The experience that tapers can offer is particularly appealing to those who wish to evoke a time not just before social media and current home decor trends, but also before the electrical grid. Some taper enthusiasts “live in colonial homes and want to light them with candles in the spirit of the way the house probably looked in the 1700s,” says David Dunn, the owner of Mole Hollow Candles.

Hand-dipped tapers have been a signature Mole Hollow product since the Massachusetts company was founded in 1969. Over the years, Dunn has observed color-related buying patterns: some years, grays and neutrals are big sellers; other years, everyone wants traditional browns. “Generally,” he says, “tapers are dining holiday-driven,” meaning Thanksgiving, Christmas, even Mother’s Day. The company does a lot of business in scented bayberry taper candles, which many people traditionally burn for good luck on Christmas and New Year’s Eve, and Dunn says those sales seem to be growing significantly. He’s also noticed a “moderate trend up” in the popularity of tapers, something he ties back to the pandemic.

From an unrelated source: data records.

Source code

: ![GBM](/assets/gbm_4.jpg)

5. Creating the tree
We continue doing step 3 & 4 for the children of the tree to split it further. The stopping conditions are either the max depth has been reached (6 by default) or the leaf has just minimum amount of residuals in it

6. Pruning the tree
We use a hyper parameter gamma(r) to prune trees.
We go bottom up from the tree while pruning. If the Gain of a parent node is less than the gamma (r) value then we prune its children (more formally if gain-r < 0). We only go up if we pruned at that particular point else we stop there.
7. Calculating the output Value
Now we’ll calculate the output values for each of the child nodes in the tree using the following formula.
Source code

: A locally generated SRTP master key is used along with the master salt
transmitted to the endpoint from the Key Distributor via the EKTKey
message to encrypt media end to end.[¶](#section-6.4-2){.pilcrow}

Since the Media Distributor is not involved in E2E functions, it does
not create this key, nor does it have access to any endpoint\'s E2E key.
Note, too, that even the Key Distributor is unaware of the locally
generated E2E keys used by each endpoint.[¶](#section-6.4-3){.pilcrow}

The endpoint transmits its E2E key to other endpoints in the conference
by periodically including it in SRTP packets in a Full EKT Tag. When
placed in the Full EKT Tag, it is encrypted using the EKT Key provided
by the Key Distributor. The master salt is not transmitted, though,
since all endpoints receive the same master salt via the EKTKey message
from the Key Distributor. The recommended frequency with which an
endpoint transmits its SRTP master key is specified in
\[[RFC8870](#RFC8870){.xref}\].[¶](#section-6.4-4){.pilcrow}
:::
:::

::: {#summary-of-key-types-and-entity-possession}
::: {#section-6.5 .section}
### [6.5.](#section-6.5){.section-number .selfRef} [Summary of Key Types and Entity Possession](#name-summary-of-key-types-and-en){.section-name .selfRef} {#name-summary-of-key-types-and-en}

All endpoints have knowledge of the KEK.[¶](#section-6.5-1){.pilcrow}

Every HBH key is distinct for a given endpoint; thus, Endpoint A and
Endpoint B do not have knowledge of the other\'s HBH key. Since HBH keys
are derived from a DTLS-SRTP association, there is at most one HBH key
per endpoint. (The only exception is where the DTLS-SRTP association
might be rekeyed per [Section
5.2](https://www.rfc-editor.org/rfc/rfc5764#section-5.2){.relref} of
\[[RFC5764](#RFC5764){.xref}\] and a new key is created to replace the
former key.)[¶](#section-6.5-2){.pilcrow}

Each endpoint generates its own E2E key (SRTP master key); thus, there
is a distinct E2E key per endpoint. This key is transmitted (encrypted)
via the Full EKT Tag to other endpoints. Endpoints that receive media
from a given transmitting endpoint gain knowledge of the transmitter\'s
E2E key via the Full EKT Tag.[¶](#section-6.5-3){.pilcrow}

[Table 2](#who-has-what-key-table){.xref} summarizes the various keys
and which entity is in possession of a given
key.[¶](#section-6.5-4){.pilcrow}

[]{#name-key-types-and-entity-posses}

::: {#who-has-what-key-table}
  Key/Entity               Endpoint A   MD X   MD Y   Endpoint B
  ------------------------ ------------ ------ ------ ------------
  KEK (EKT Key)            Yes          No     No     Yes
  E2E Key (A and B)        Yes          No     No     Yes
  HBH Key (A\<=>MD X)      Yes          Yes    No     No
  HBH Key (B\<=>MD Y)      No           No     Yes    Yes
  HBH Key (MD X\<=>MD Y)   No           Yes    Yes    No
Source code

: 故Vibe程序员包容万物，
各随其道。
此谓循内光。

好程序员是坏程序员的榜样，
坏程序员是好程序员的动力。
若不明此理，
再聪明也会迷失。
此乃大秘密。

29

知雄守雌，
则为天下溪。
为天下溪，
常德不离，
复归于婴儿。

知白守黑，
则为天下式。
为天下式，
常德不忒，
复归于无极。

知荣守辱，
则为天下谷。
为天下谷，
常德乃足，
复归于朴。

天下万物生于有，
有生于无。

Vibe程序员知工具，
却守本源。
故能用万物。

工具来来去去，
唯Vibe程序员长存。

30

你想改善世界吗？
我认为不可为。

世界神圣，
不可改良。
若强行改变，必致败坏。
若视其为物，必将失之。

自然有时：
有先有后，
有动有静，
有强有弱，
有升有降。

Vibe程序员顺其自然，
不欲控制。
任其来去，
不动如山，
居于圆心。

No matter how many tablescapes they may conquer, tapers seem destined to remain in the shadows, so to speak, of their jarred, more odiferous siblings, in part because of their relative rarity. Whereas the scented candle market is “very, very crowded,” Dunn says, comparatively few companies are making tapers, particularly hand-dipped ones. “It’s very difficult to do well,” he explains. “It’s very fussy and requires real craftsmanship.” At Mole Hollow, he adds, new employees receive at least six months of training “because so many things can go sideways.”

Perhaps that’s part of the taper’s appeal: This thing that’s so demanding of skill in turn demands nothing from us, and provides an entire mood in return. The holiday season is taper season (Food52 says that its taper sales double during the holidays) and yet tapers are in a way a contradiction of it because they don’t try too hard. They’re more of a vibe, a passport to everywhere and nowhere: light one and it could be 1723 or 1923 or 2023. They cater to both the timeless need for illumination, and more current desires for tableside accessories that promote an idea of individual style. And they also, as Jackie Piper points out, offer a built-in measure of convenience for hosts and guests alike. “The nice thing,” she says, ‘is that even if someone gives you a pack you don’t like, you just burn them.”